– У него ножик, ножик! – визгливо закричал белобрысый, изумленно глядя на два тонких глубоких пореза, мгновенно набухших темной густой кровью. – Он меня ранил! Помогите!..
Онемение во рту прошло так же быстро, как и началось, – зубы снова стали прежними, он это как-то понял. Он быстро вскочил на ноги и, не обращая внимания на крики, скатился по склону и бросился напролом сквозь кусты, чувствуя, как бешено колотится сердце и ноги сами несут его в спасительную тень, клубящуюся под деревьями старого парка.
Никто за ним не погнался.
* * *
Николай Сергеевич устроил ему у себя в кабинете строгий допрос. Особенно настойчиво он спрашивал про ножик, которым был ранен белобрысый. Он не отвечал директору, молчал, угрюмо уставившись в пол, изучая разводы на потемневшем дереве паркетин.
В конце концов, так и не добившись вразумительного объяснения, Николай Сергеевич отпустил его восвояси. Никакого наказания не последовало. Всю историю замяли. Возможно, Николай Сергеевич каким-то образом узнал про несостоявшуюся унизительную порку крапивой.
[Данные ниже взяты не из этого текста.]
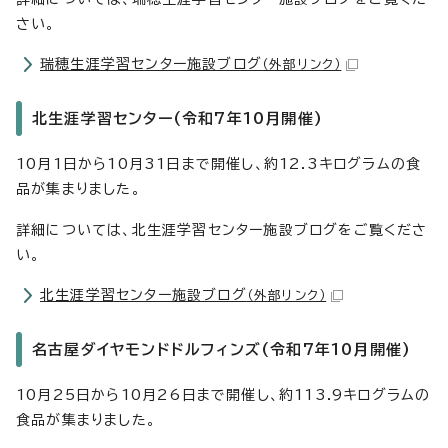
さい。
瑞穂生涯学習センター施設ブログ
（外部リンク）
北生涯学習センター(令和7年10月開催)
10月1日から10月31日まで開催し、約12.3キログラムの食
品が集まりました。
詳細については、北生涯学習センター施設ブログをご覧くださ
い。
北生涯学習センター施設ブログ
（外部リンク）
名古屋ダイヤモンドドルフィンズ(令和7年10月開催)
10月25日から10月26日まで開催し、約113.9キログラムの
食品が集まりました。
В этот раз ему все сошло с рук, и он навсегда запомнил то ощущение победной вседозволенности, пришедшее к нему в траве на пригорке старого парка: ты преступил некую незримую черту, отделяющую тебя, человека, от животного, ты сам стал зверьком, причинил человеку боль, а потом снова стал человеком – и ничего особенного с тобой не произошло. Словно так и должно было случиться.
Разумеется, тогда он еще не мог облечь свои ощущения в столь сложные для десятилетнего мальчишки понятия. Он и слов таких не знал. Но подспудно, по-детски неосознанно чувствовал именно это – вседозволенность. О том, какая метаморфоза произошла с ним на пригорке, брату он тоже не рассказал – ни тогда, ни впоследствии. Это стало его особой тайной, которую все тот же неведомый инстинкт велел хранить ото всех.
И он стал ее хранить.
Так прошло еще три года.
Его спальня была на втором этаже.
Той летней ночью он долго лежал с открытыми глазами. На первом этаже, в общей умывалке, капала из крана вода. Звук этого капанья был как бы многоступенчатым. Он начинался урчанием и сипом в трубе, а завершался чмоком – когда капля падала на старое железо и гулко вибрировала в плоской эмалированной раковине. Рядом с умывалкой, на большой кухне, деловито шуршали по углам мыши. Оттуда до сих пор тянуло запахом вчерашнего ужина: гречневой каши со свиной поджаркой. На крыше глухо ворковали голуби, с клумб волнами наплывал пряный аромат распустившихся флоксов. Сонное посапывание на соседних койках тихим шелестом тоже входило в живой круговорот ночных звуков. Рядом, на соседней койке, не зная о том, что он бодрствует, мирно спал брат.